Tancredo faz parte do nosso imaginário, do meu. Mas, depois de ler, pesquisar, fui percebendo a enormidade da tragédia. Tenho a impressão que esse homem se preparou a vida toda para ser presidente do Brasil. Chegou pertinho, e no último momento foi traído por seu corpo.”
Nesse dia, em especial, no set montado na Universidade Santa Úrsula, em Botafogo, Rezende vai filmar o começo de tudo. Tancredo sente-se mal, é levado ao Hospital de Base. Tenta convencer os médicos de que está bem. Diz que tomará posse e depois voltará ao hospital e poderá ser operado. Os médicos o convencem de que não há tempo. “Tancredo queria ser presidente, mas não creio que sua preocupação fosse pessoal. Era com o Brasil. Ele temia que os militares não empossassem seu vice, José Sarney, a quem consideravam um traidor. O último presidente militar, o (João) Figueiredo, respeitava, ou aceitava, o Tancredo, mas dizia que não ia apertar a mão do Sarney. E o Tancredo temia por isso.”

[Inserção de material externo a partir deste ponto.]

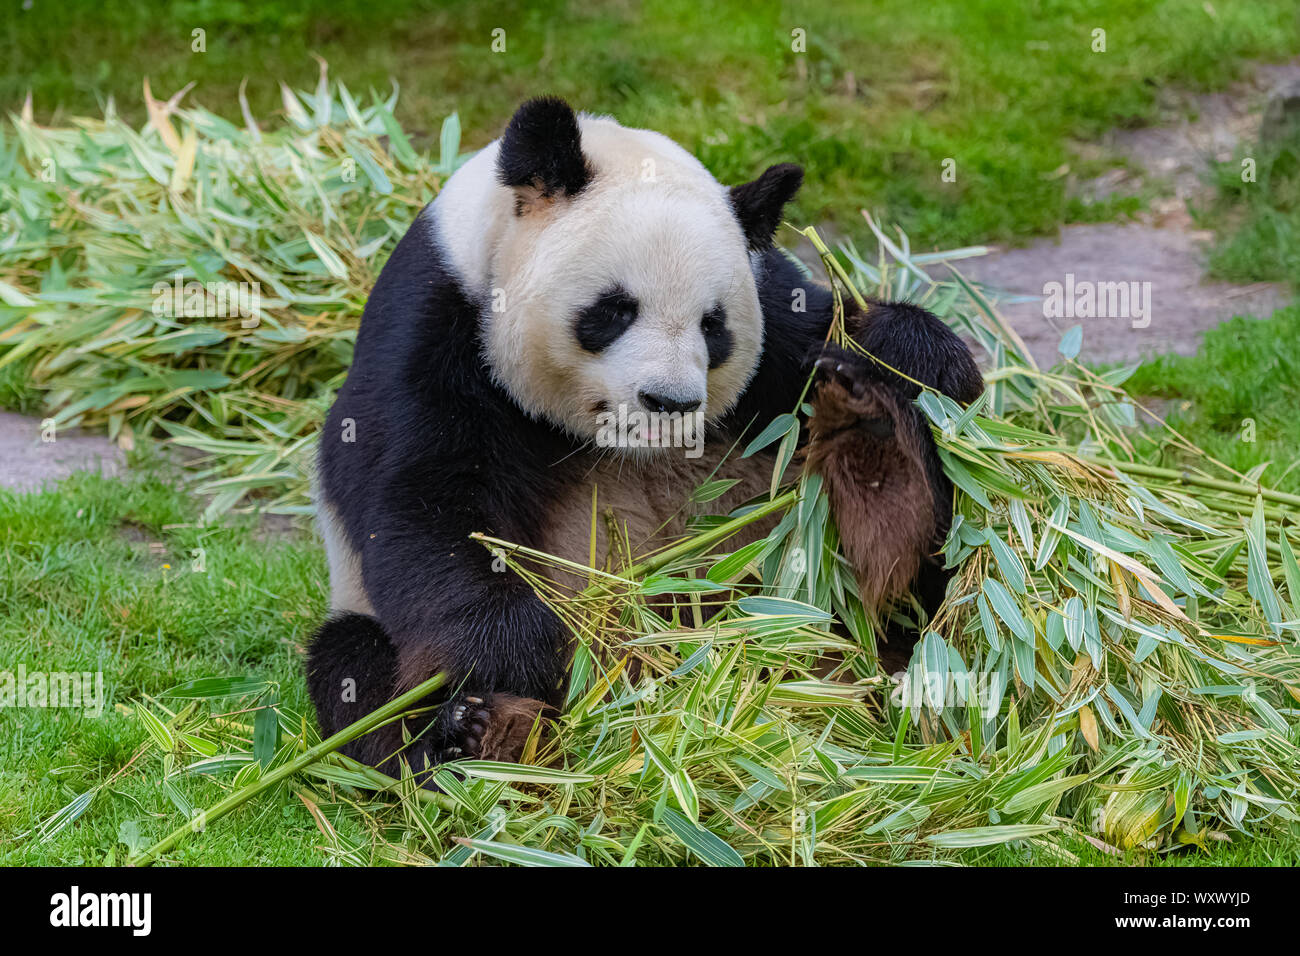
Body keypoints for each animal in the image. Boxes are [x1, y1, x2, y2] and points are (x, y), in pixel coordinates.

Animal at [306, 97, 982, 780]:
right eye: (613, 310)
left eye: (714, 326)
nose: (670, 402)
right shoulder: (432, 329)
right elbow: (420, 502)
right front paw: (517, 657)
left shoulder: (778, 318)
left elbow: (848, 335)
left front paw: (907, 350)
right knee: (353, 669)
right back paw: (477, 732)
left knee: (910, 579)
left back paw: (872, 440)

O protagonista de O Paciente passa boa parte do tempo deitado, sendo operado, em recuperação. Delira, e numa dessas cenas vê-se diante da rampa do Palácio do Planalto. “É muito forte, porque ele não consegue subir. As pernas paralisam. Outro dia, fiquei 12 horas deitado, de braços abertos. A equipe toda, o Sérgio ficavam ao redor, preocupados, mas faz parte. Ajuda a internalizar o personagem. E o Tancredo tinha pequenos gestos, uma maneira de passar o dedo na boca, que fui absorvendo e já saem ao natural.” Othon Bastos é um ator do ‘método’? Vive Tancredo 24 horas? “Eu, não! Não conseguiria.

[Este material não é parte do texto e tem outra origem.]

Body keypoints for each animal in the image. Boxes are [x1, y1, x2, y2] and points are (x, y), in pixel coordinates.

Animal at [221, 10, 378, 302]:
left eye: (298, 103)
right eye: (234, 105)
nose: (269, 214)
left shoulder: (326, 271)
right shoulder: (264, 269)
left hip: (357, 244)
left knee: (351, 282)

Crio o personagem, mas tenho de manter certa distância.” E o repórter percebe isso. Tem atores que precisam se concentrar no set. ‘Entrar’ no personagem. Em alguns, esse processo é tão intenso que vira folclórico. Irandhir Santos, por exemplo. A garota da produção vem dizer que Othon precisa ir para a maquiagem. Ele faz um gesto vago com a mão, meio despreocupado. Segue falando.

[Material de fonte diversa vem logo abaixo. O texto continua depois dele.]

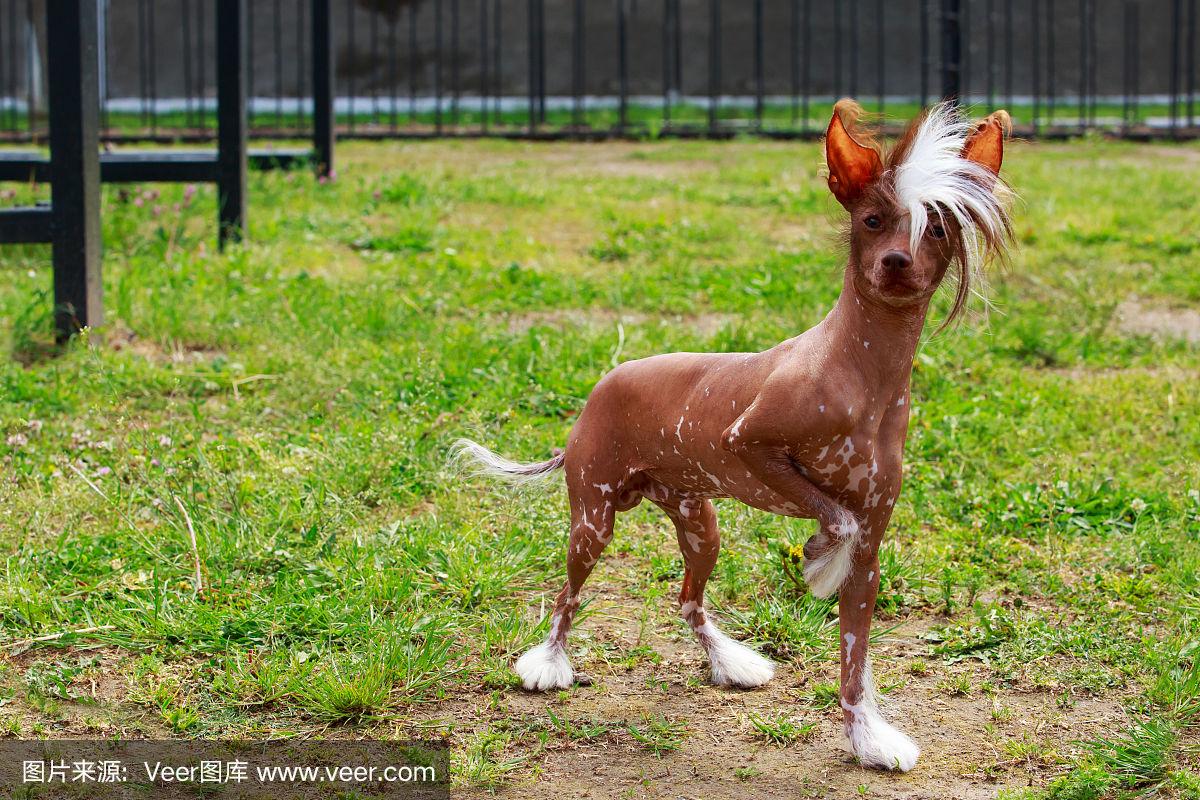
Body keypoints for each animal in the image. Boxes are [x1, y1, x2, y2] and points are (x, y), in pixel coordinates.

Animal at [456, 100, 1012, 767]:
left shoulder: (872, 549)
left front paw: (866, 735)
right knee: (568, 597)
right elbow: (836, 520)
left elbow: (854, 658)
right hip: (593, 519)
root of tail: (600, 388)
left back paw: (729, 661)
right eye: (873, 220)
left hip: (700, 523)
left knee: (688, 600)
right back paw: (548, 663)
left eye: (936, 230)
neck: (864, 374)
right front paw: (818, 560)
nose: (896, 262)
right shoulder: (747, 445)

Por que um filme sobre Tancredo, justo neste momento? “Eu acho que tem tudo a ver, e temos conversado muito, Sérgio (Rezende) e eu. O Brasil está tão polarizado, dividido, que o que falta é um Tancredo, com seu discurso moderado, conciliador.” O diretor, inclusive, esclarece que é sua intenção lançar o filme no ano que vem – um ano eleitoral – como contribuição para o debate. “E você vai ver a importância da Risoleta no filme. Esther Góes está fazendo lindamente”, informa Othon Bastos. Risoleta Neves, a mulher de Tancredo, era uma aristocrata mineira. Nunca se envolveu com a politicagem de Brasília, mas esteve firme com o marido na campanha do Colégio Eleitoral. “E, durante toda a fase da hospitalização, ela assumiu o comando. As mulheres do Sérgio sempre são fortes”, comenta Othon. Esther Góes vem conversar com o repórter. O tailleur discreto, o penteado, a maquiagem. Esther carrega uma pasta. Mostra fotos de Risoleta, do casal. A semelhança salta aos olhos. E a produtora, Marisa Leão, que faz seu décimo filme com Rezende, o marido – “Fala sério, eram outros tempos. Havia elegância, classe. Hoje em dia está tudo muito vulgar.”
O filme é sobre o casal, sobre Tancredo e os médicos. Curioso – se Othon foi antagonista de Paulo Betti em Mauá, Betti, como médico, faz agora o antagonista de Othon/Tancredo. Mas não foi de caso pensado. A morte no fim do caminho. A tragédia brasileira – o que leva aos grandes diretores que esculpiram a persona de Othon Bastos no cinema. Glauber Rocha, dois filmes, Deus e o Diabo na Terra do Sol e O Dragão da Maldade Contra o Santo Guerreiro. Leon Hirszman, São Bernardo. Ambos morreram cedo. “Fazem uma falta danada. Não para mim, para o Brasil. Já pensou? O Brasil desse jeito seria matéria de muita reflexão para Glauber, Leon.” O assunto volta ao ‘método’. Othon imortalizou-se no cinema como Corisco. “Mas eu não era Corisco, nunca fui. Aquilo foi uma criação magistral do Glauber, que tirou o Corisco de dentro de mim. Glauber era um barroco genial. Gostava do excesso. Eu rodopiava e ele pedia mais. Aquilo saiu da cabeça dele.”